# Macro



## gannouche (22 Août 2010)

Bonjour je cherche a faire une macro pour un jeu.J ai donc utiliser automataur   mais je n arrive pas a rendre cet macro en boucle . Auriez vous une solution ou connaîtriez  vous un logiciel capable de faire sa? Merci d avance


----------



## Pascal 77 (22 Août 2010)

gannouche a dit:


> Bonjour je cherche a faire une macro pour un jeu.J ai donc utiliser automataur   mais je n arrive pas a rendre cet macro en boucle . Auriez vous une solution ou connaîtriez  vous un logiciel capable de faire sa? Merci d avance



Oui, et il est fourni avec le système, mais il faut apprendre à programmer avec, ça s'appelle "AppleScript", il est décrit dansl'aide en ligne de Mac OS, mais "Applications" n'est pas le forum où on parle de ces choses là. On déménage.


----------



## Céroce (23 Août 2010)

Pour utiliser AppleScript ou Automator, il faut que ce logiciel soit scriptable (en d'autres termes, soit prévu pour accepter les AppleEvents).
Il est très très peu probable qu'un jeu sois scriptable.


----------



## Pascal 77 (23 Août 2010)

Céroce a dit:


> Pour utiliser AppleScript ou Automator, il faut que ce logiciel soit scriptable



Pas nécessairement, la macro n'a pas forcément besoin de "scripter" l'application elle même, il est possible d'agir sur certains fichiers de configuration directement depuis le finder, ou via une application scriptable comme TextEdit !




Céroce a dit:


> (en d'autres termes, soit prévu pour accepter les AppleEvents).

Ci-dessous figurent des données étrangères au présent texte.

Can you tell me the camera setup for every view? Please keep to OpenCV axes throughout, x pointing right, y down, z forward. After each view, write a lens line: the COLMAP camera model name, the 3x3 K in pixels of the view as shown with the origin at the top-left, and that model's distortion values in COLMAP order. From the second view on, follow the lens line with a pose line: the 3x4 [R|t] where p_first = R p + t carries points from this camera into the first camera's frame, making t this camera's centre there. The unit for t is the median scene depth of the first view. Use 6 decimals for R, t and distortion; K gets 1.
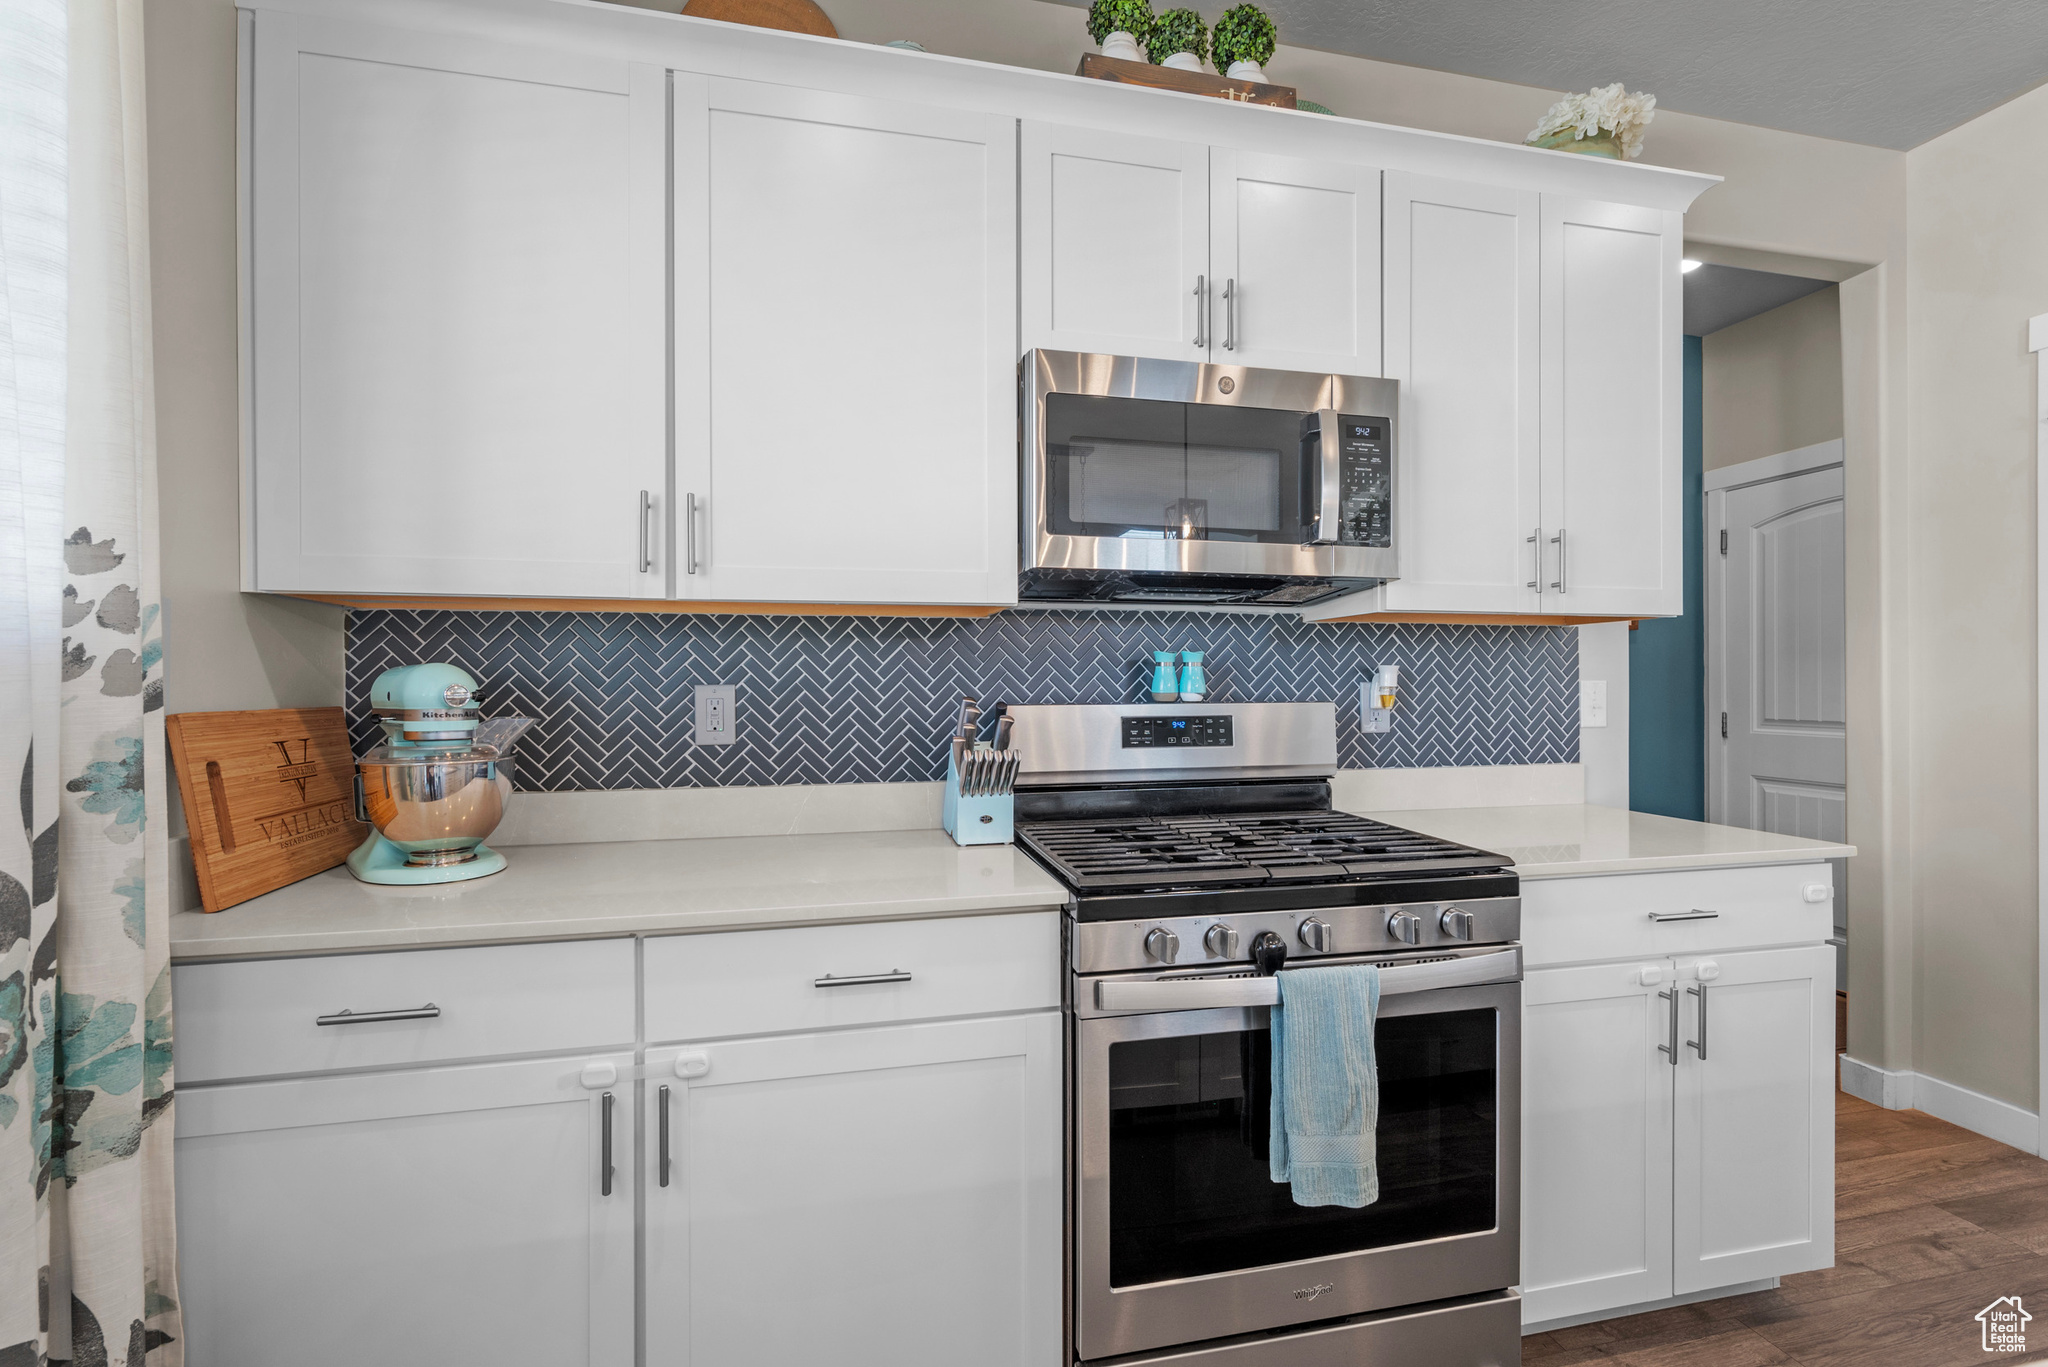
lens RADIAL K [[886.6, 0, 1024.0], [0, 886.6, 683.5], [0, 0, 1]] dist [-0.002579, -0.000382]
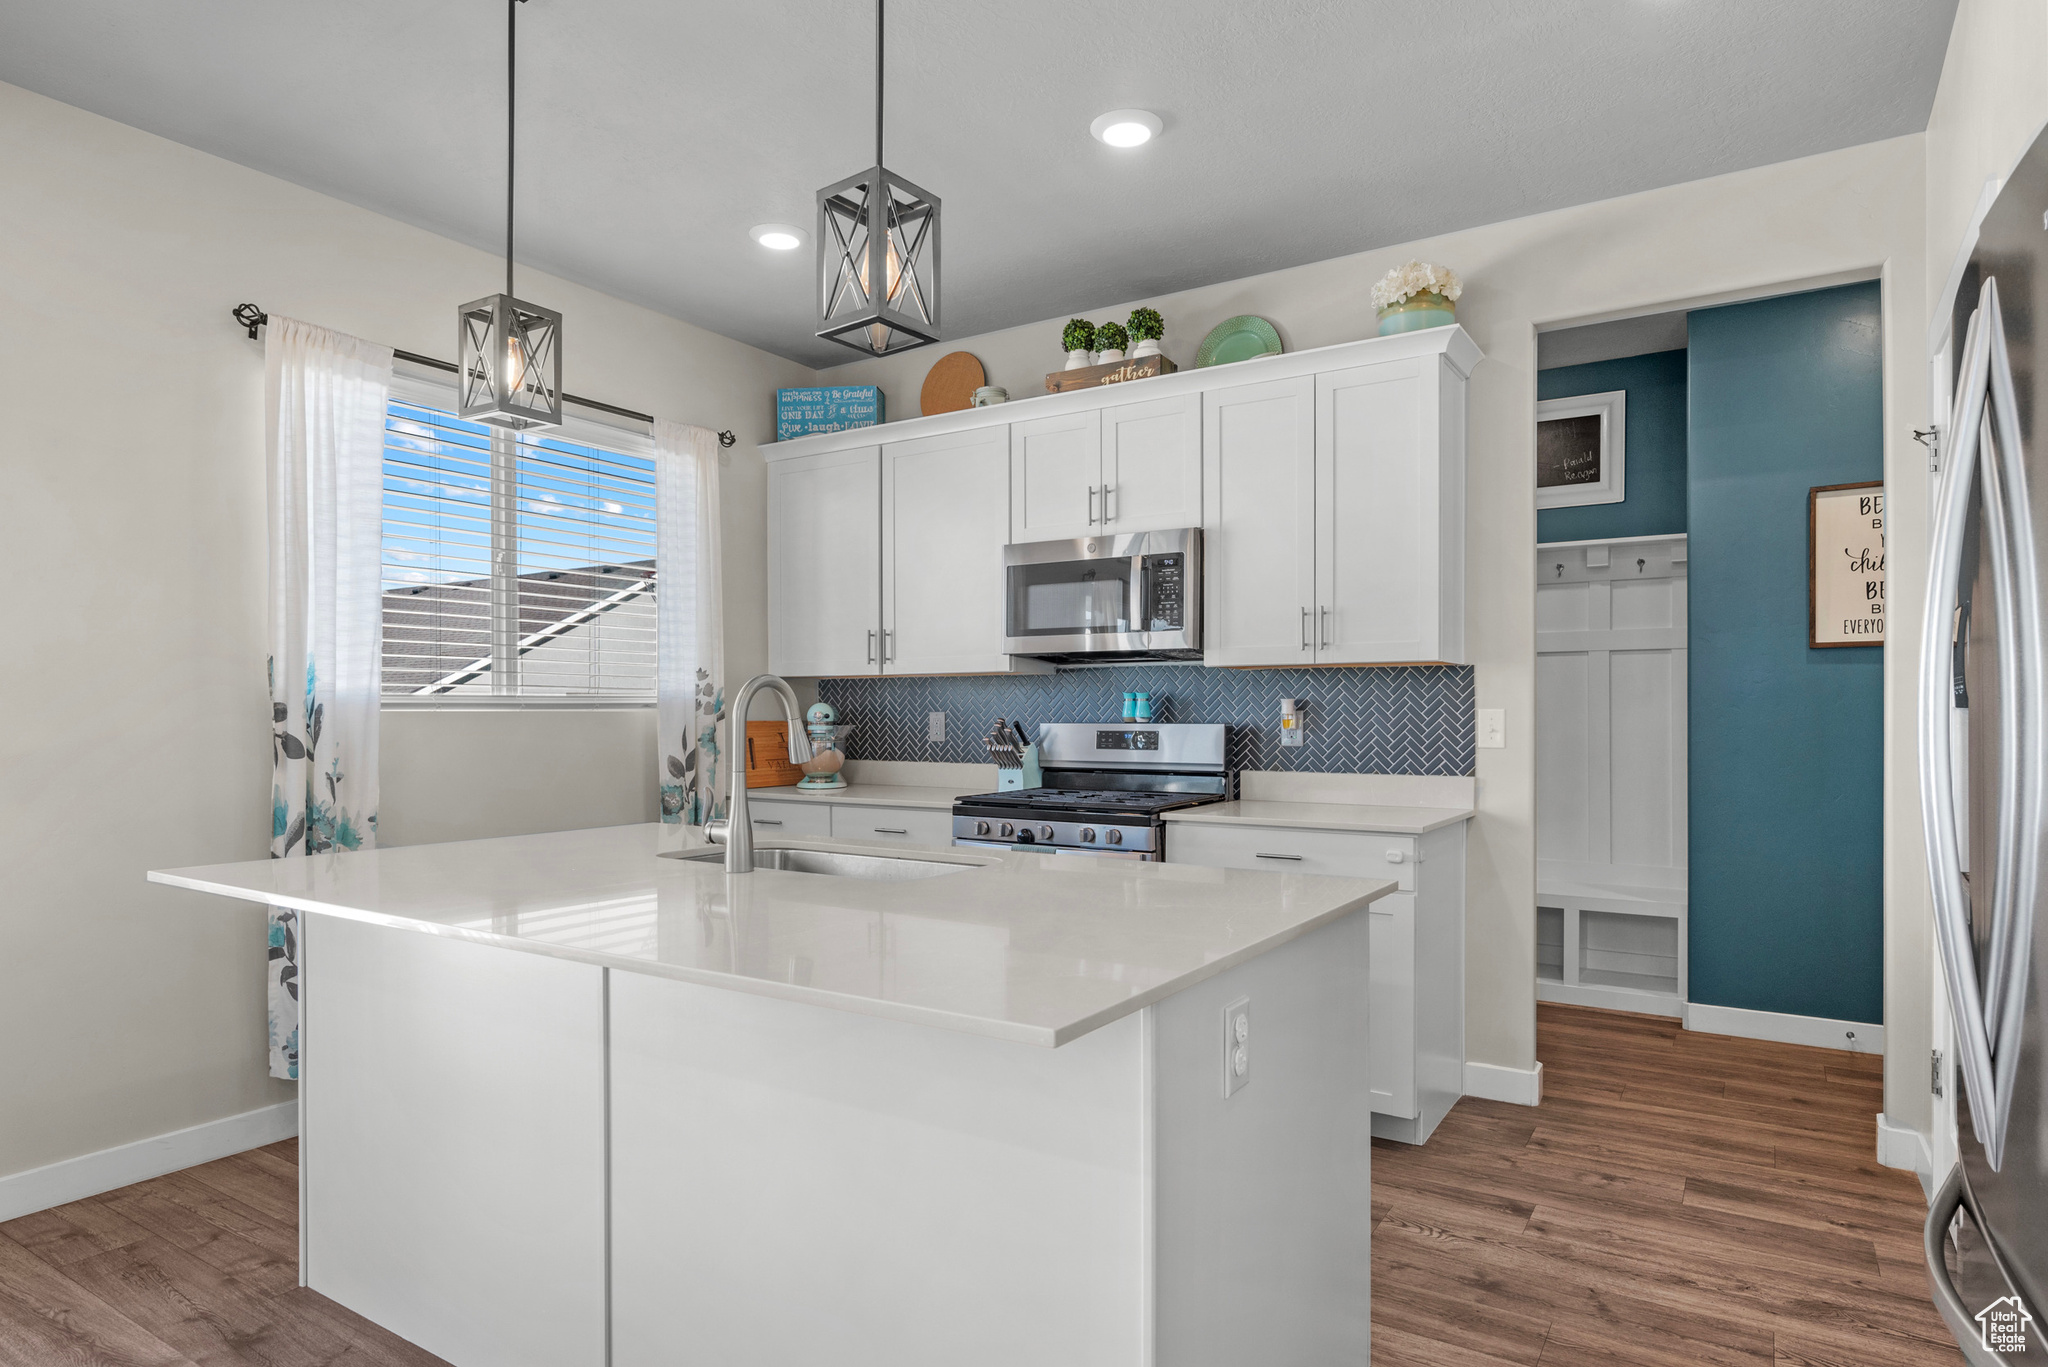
lens RADIAL K [[1154.2, 0, 1032.5], [0, 1154.2, 718.2], [0, 0, 1]] dist [-0.003648, -0.000790]
pose [[0.703676, 0.005631, -0.710499, 1.672026], [0.000434, 0.999965, 0.008355, -0.005698], [0.710521, -0.006187, 0.703648, -0.694859]]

Euh &#8230; nan, ça, c'est autre chose, pour être scriptable, il faut qu'elle soit pourvue d'un dictionnaire AppleScript, elle peut toujours accepter les appleEvents, si elle n'a pas de dictionnaire &#8230;


----------



## Céroce (23 Août 2010)

Oui, j'ai simplifié le problème, mais scripter un jeu, ça sert surtout à tricher. Après, je suis bien d'accord, on peut modifier les fichiers de configuration.

En outre si une appli n'a pas de dictionnaire, il me semble qu'elle est quand même capable d'exécuter les commandes génériques (copier, coller, ouvrir un fichier, imprimer), si elles sont effectivement implémentées.
Mais bref, ce n'est pas le cas d'un jeu.


----------



## Pascal 77 (23 Août 2010)

Céroce a dit:


> En outre si une appli n'a pas de dictionnaire, il me semble qu'elle est quand même capable d'exécuter les commandes génériques (copier, coller, ouvrir un fichier, imprimer), si elles sont effectivement implémentées.



Non, la seule commande acceptée par une application dépourvue de dictionnaire est "Tell application "xxx", qui lance, donc, l'application en question, mais ceci fait, elle n'acceptera aucune autre commande. Si tu as sous la main "iWorks 08", tu peux vérifier avec "Numbers", dont la première version n'était pas scriptable.


----------



## tatouille (24 Août 2010)

Pascal 77 a dit:


> Non, la seule commande acceptée par une application dépourvue de dictionnaire est "Tell application "xxx", qui lance, donc, l'application en question, mais ceci fait, elle n'acceptera aucune autre commande. Si tu as sous la main "iWorks 08", tu peux vérifier avec "Numbers", dont la première version n'était pas scriptable.



non il ya beaucoup d'autres instructions qu'une application "non scriptable peut accepter" open document ecetera , par defaut toutes les apps mac peuvent recevoir des events via Applescript


----------



## p4bl0 (3 Septembre 2010)

tatouille a dit:


> non il ya beaucoup d'autres instructions qu'une application "non scriptable peut accepter" open document ecetera , par defaut toutes les apps mac peuvent recevoir des events via Applescript


D'autant plus que y a moyen (je ne me rappel plus comment) de mettre un appli au premier plan ("tell app ... to focus" ou un truc du genre) puis d'envoyer des raccourcis clavier (à coup de "keystroke" et "key code" etc.) acceptés par l'application. C'est pas très jolie comme façon de faire mais c'est pas pour de la distribution c'est des petits scripts perso donc c'est pas gênant.


----------